Regard sur Michel Macréau

Michel Macréau, « La femme dans l’antichambre », 1962, huile sur toile, 160 x 115 cm

Une oeuvre complexe de l'artiste Michel Macréau

« La première pulsion est la réalité : le corps, moi, ce que je vois… ».

Ce tableau complexe et à première vue hermétique est construit comme un damier à 4 cases qui se lit comme un vitrail.

Des traits épais, noirs, à l’image d’une clôture en fer forgé, couvrent la presque totalité du tableau. Ils divisent l’espace frontalement, donnant l’impression d’un devant et d’un second plan derrière une grille.

Trois têtes, dans trois cases différentes, donnent corps à cette notion d’intérieur-extérieur : une Femme, personnage titre, s’étend sur toute la partie droite devant la clôture, dans ce que nous pourrions nommer, « l’antichambre ». Son bras levé encadre la partie gauche de son visage, douloureuse. Elle brandit un couteau au dessus de sa tête. Son oeil est grand ouvert, cerné en pointes, anguleux et dur, la joue hérissée de piquants. Un « casque » et une muselière, tous deux grillagés, la protègent et l’enferment.

L’ambiguïté se lit aussi dans le portrait, rose, diamétralement opposé à celui de la Femme. Les dents sont prêtes à mordre mais ses deux yeux la regardent avec tendresse, l’un en pleurs.

Mi-ange aux yeux enfantins, mi-démon caché derrière un dessin noir épais, le troisième personnage au dessus épie. L’arrondi de son visage et quelques piques répondent à la figure de la Femme.

« Puis les signes abstraits, les symboles arrivent… Je n’en connais pas la signification. Je sens qu’ils sont nécessaires, comme il est nécessaire de dessiner un œil quand je veux représenter un visage. »
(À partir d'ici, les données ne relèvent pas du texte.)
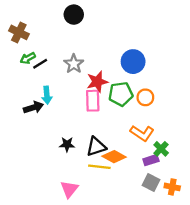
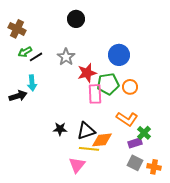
black circle: (74, 15) -> (76, 19), moved
cyan arrow: (47, 95) -> (32, 83), moved
pink rectangle: (93, 101) -> (95, 94), moved
black arrow: (33, 107) -> (18, 96), moved
orange diamond: (114, 157) -> (102, 140), turned -35
pink triangle: (69, 189) -> (77, 165), moved

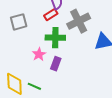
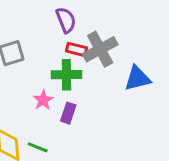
red rectangle: (51, 15) -> (77, 49), moved, turned 48

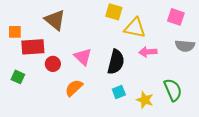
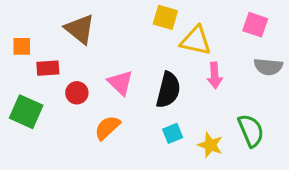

Ces symboles, qu’ils soient ronds, en losange, sous forme de médaillon, de serpentin ou d’échelle, soumettent le tableau à un rythme sans repos. Ils se répondent, soulignent un élément d’un personnage, créent d’autres personnages comme ce visage en bas au centre du tableau qui semble regarder par un trou de serrure.

« Très vite, je passe de la réalité aux symboles, puis aux couleurs, aux lignes, puis je reviens à cette réalité. Il y a un va et vient permanent entre ces différentes écritures. »

La Femme dans l’antichambre porte un habit de guerre. A moins que ce ne soit une enfant, en habit d’insecte, qui lui serve d’armure?

La lumière qui sourd de l’arrière colore cette oeuvre complexe en rose ponctué de vert et d’orange, des teintes issues du vocabulaire des vitraux qui ne sont pas gratuites et contribuent à l’histoire.

Au centre du tableau, au point neutre entre intérieur et extérieur, se confondent le corps de la Femme, ou un enfant, ou peut-être une autre silhouette penchée avec élégance vers un visage d’homme à la longue cape grise sous un chapeau claque jaune.

Finalement cette peinture sombre et lumineuse, autobiographique et légendaire, raconte-t-elle une histoire d’armure ou d’amour? De chambre d’amour ou de chambre d’armure? De chambre ou d’ anti-chambre?